Set down, in full, every record in the block.

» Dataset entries

------------------------------

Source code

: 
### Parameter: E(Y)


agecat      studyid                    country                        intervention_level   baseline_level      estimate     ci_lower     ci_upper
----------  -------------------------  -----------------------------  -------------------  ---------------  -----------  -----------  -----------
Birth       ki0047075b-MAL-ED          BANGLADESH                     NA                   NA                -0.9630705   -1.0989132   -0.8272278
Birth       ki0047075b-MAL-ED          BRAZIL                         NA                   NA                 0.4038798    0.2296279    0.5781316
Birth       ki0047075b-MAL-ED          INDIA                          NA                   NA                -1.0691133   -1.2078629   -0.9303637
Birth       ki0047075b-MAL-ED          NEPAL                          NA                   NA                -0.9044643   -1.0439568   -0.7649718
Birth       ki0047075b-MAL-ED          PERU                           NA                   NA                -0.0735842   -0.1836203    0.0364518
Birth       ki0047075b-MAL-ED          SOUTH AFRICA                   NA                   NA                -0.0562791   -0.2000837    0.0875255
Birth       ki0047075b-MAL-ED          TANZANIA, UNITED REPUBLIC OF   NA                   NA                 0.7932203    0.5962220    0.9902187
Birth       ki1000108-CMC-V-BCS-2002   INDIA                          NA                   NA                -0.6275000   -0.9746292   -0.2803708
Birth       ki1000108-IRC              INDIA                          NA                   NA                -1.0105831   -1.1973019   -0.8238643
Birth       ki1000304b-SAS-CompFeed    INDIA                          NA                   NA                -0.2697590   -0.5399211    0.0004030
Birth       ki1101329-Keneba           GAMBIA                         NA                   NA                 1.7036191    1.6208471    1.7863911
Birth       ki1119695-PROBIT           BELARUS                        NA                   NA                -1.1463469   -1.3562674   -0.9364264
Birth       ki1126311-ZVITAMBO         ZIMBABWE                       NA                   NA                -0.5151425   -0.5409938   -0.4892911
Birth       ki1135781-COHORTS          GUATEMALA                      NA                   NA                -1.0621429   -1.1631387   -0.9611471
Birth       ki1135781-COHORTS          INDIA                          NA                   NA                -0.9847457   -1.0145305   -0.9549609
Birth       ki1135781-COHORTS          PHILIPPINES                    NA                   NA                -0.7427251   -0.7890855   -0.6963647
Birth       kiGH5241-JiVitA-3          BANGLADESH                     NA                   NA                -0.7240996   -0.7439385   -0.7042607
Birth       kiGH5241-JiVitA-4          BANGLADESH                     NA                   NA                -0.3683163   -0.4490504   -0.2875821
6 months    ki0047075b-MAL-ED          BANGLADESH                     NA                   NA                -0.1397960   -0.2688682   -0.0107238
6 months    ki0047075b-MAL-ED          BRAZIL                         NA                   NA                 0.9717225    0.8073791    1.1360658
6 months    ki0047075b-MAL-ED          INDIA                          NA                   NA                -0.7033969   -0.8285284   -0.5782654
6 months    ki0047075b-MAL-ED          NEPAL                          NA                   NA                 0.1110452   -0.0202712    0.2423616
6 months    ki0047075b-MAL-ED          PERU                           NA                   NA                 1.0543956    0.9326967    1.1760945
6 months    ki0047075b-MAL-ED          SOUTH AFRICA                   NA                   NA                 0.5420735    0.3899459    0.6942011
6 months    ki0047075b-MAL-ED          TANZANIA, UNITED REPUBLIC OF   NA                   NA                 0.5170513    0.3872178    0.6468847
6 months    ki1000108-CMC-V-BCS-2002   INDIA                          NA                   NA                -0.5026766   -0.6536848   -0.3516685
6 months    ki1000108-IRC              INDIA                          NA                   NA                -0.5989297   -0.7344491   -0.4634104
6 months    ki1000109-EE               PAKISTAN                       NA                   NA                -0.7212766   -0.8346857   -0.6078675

------------------------------

» Finished exercise
Source code

: 
### Parameter: E(Y)


agecat      studyid                    country                        intervention_level   baseline_level      estimate     ci_lower     ci_upper
----------  -------------------------  -----------------------------  -------------------  ---------------  -----------  -----------  -----------
Birth       ki0047075b-MAL-ED          BANGLADESH                     NA                   NA                -0.9630705   -1.0989132   -0.8272278
Birth       ki0047075b-MAL-ED          BRAZIL                         NA                   NA                 0.4038798    0.2296279    0.5781316
Birth       ki0047075b-MAL-ED          INDIA                          NA                   NA                -1.0691133   -1.2078629   -0.9303637
Birth       ki0047075b-MAL-ED          NEPAL                          NA                   NA                -0.9044643   -1.0439568   -0.7649718
Birth       ki0047075b-MAL-ED          PERU                           NA                   NA                -0.0735842   -0.1836203    0.0364518
Birth       ki0047075b-MAL-ED          SOUTH AFRICA                   NA                   NA                -0.0562791   -0.2000837    0.0875255
Birth       ki0047075b-MAL-ED          TANZANIA, UNITED REPUBLIC OF   NA                   NA                 0.7932203    0.5962220    0.9902187
Birth       ki1000108-CMC-V-BCS-2002   INDIA                          NA                   NA                -0.6275000   -0.9746292   -0.2803708
Birth       ki1000108-IRC              INDIA                          NA                   NA                -1.0105831   -1.1973019   -0.8238643
Birth       ki1000304b-SAS-CompFeed    INDIA                          NA                   NA                -0.2697590   -0.5399211    0.0004030
Birth       ki1101329-Keneba           GAMBIA                         NA                   NA                 1.7036191    1.6208471    1.7863911
Birth       ki1119695-PROBIT           BELARUS                        NA                   NA                -1.1463469   -1.3562674   -0.9364264
Birth       ki1126311-ZVITAMBO         ZIMBABWE                       NA                   NA                -0.5151425   -0.5409938   -0.4892911
Birth       ki1135781-COHORTS          GUATEMALA                      NA                   NA                -1.0621429   -1.1631387   -0.9611471
Birth       ki1135781-COHORTS          INDIA                          NA                   NA                -0.9847457   -1.0145305   -0.9549609
Birth       ki1135781-COHORTS          PHILIPPINES                    NA                   NA                -0.7427251   -0.7890855   -0.6963647
Birth       kiGH5241-JiVitA-3          BANGLADESH                     NA                   NA                -0.7240996   -0.7439385   -0.7042607
Birth       kiGH5241-JiVitA-4          BANGLADESH                     NA                   NA                -0.3683163   -0.4490504   -0.2875821
6 months    ki0047075b-MAL-ED          BANGLADESH                     NA                   NA                -0.1397960   -0.2688682   -0.0107238
6 months    ki0047075b-MAL-ED          BRAZIL                         NA                   NA                 0.9717225    0.8073791    1.1360658
6 months    ki0047075b-MAL-ED          INDIA                          NA                   NA                -0.7033969   -0.8285284   -0.5782654
6 months    ki0047075b-MAL-ED          NEPAL                          NA                   NA                 0.1110452   -0.0202712    0.2423616
6 months    ki0047075b-MAL-ED          PERU                           NA                   NA                 1.0543956    0.9326967    1.1760945
6 months    ki0047075b-MAL-ED          SOUTH AFRICA                   NA                   NA                 0.5420735    0.3899459    0.6942011
6 months    ki0047075b-MAL-ED          TANZANIA, UNITED REPUBLIC OF   NA                   NA                 0.5170513    0.3872178    0.6468847
6 months    ki1000108-CMC-V-BCS-2002   INDIA                          NA                   NA                -0.5026766   -0.6536848   -0.3516685
6 months    ki1000108-IRC              INDIA                          NA                   NA                -0.5989297   -0.7344491   -0.4634104
6 months    ki1000109-EE               PAKISTAN                       NA                   NA                -0.7212766   -0.8346857   -0.6078675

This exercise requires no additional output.